A big boon has been that Kara’s personality has begun to shine as she has come into her own and evolved from someone who was, according to her mother, very shy and awkward socially to someone who has begun to go to farmers markets and sampling events on her own and become comfortable doing so.
 
“Kara has really grown a lot since they became members of the kitchen,” says Can-Do executive director Lucy Dilley. “I’ve seen her get a lot more independent and confident in what she is doing. The whole business started because of her recipe ideas and I just think it is great that Denise was able to feed that and recognize how important it was for Kara to have something meaningful in her life. All of us want something meaningful in our lives and that can be a little bit harder for someone on the spectrum who doesn’t have a lot of support like Kara does.”
 
That support has also translated to continuing education with the incubator and the ability to use the kitchen on a regular basis.
 
The Dough Chicks are among a dozen Can-Do Kitchen members that routinely use the 2,500-square-foot kitchen. Incubator members pay for kitchen rental by the hour and get a lower rate than a one-time kitchen renter. Graduates pay close to market rate to use the kitchen. And while some incubator members only use the kitchen once or twice a month, as graduates, the Steelys lease it out approximately 40 hours a month. That gives them the needed space to experiment with new ideas and bake and package their current product line.
 
“When we first started the program, we thought we would build a commercial kitchen, but we decided we just didn’t want to go into that kind of debt and the Can-Do Kitchen made it affordable to play around and to see what worked and what didn’t,” Denise says.
 
Kara, once too shy to talk to customers on her own, is now helping with some of the incubator workshops, teaching others some of the lessons she’s learned along the way.

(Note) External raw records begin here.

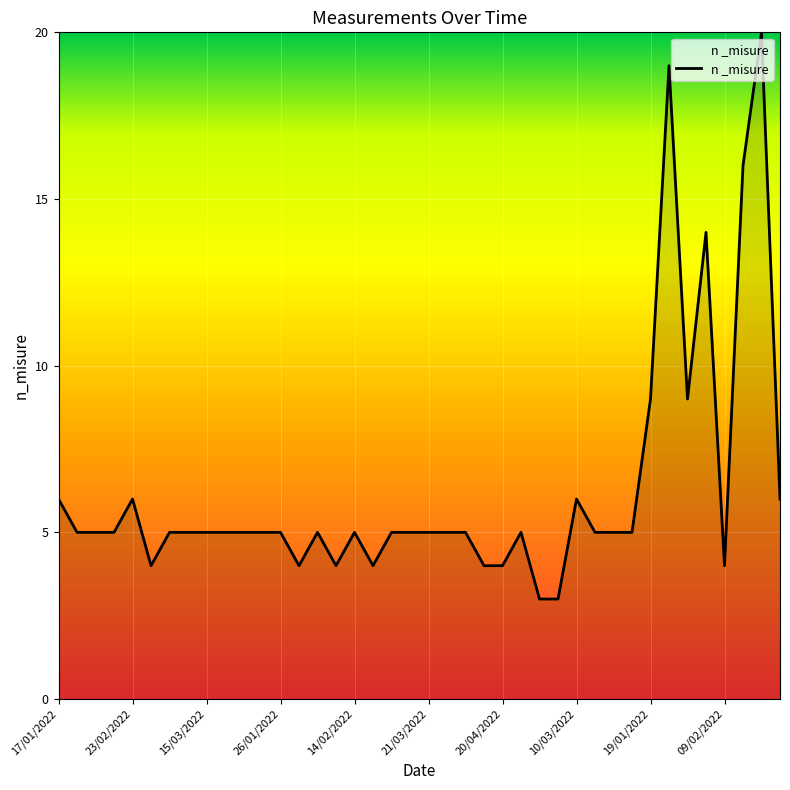

What is the difference between the maximum and minimum values?

17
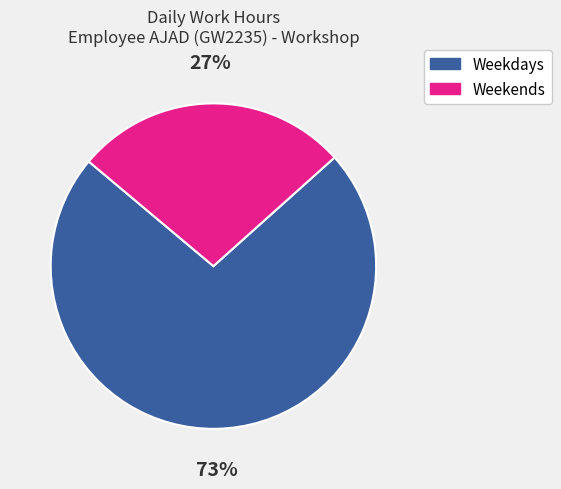

Does any single category account for the majority?

Yes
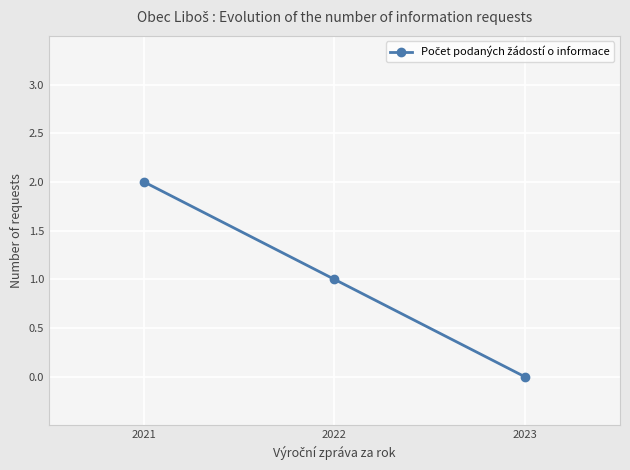

Rank the categories by value from highest to lowest.

2021, 2022, 2023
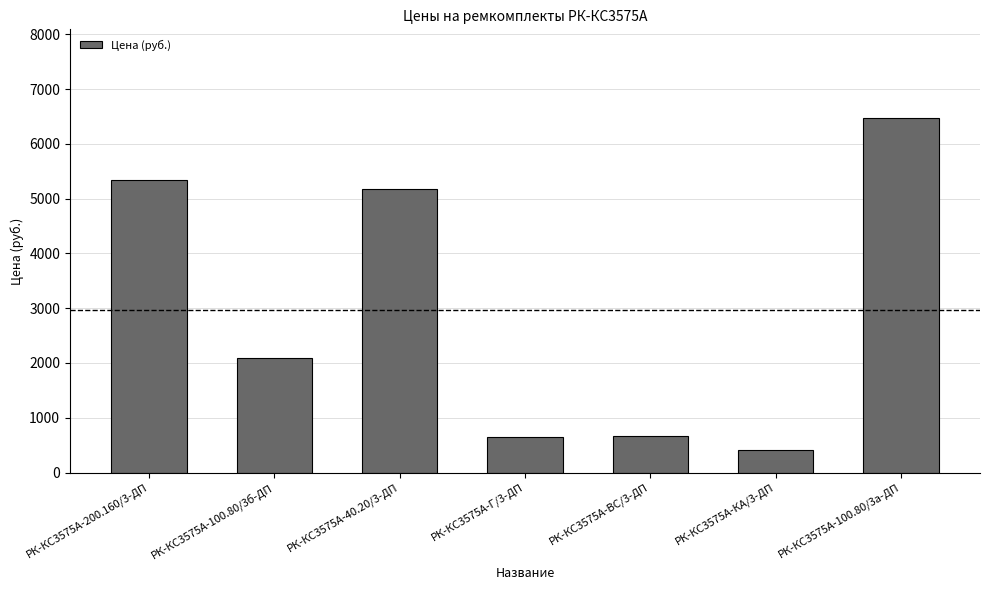

Does the chart contain stacked bars?

No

“It’s definitely helped me to speak in front of a lot of people and has gotten me out of my shell,” she says. “I was very, very shy and didn’t like to talk. I would let my mom talk when we did markets. Being by myself has really pushed me to interact with customers, which has been gradual. We’ve been doing it for 10 years and in the last two years I’ve gotten a lot better at talking.”

Ryan Boldrey is a freelance journalist and editor living in Kalamazoo. A Michigan native, he returned to his home state in 2016 after spending the better part of a decade working as a writer and editor in Colorado. He spends much of his time traveling to see live music and is an avid Michigan State and Detroit sports fan.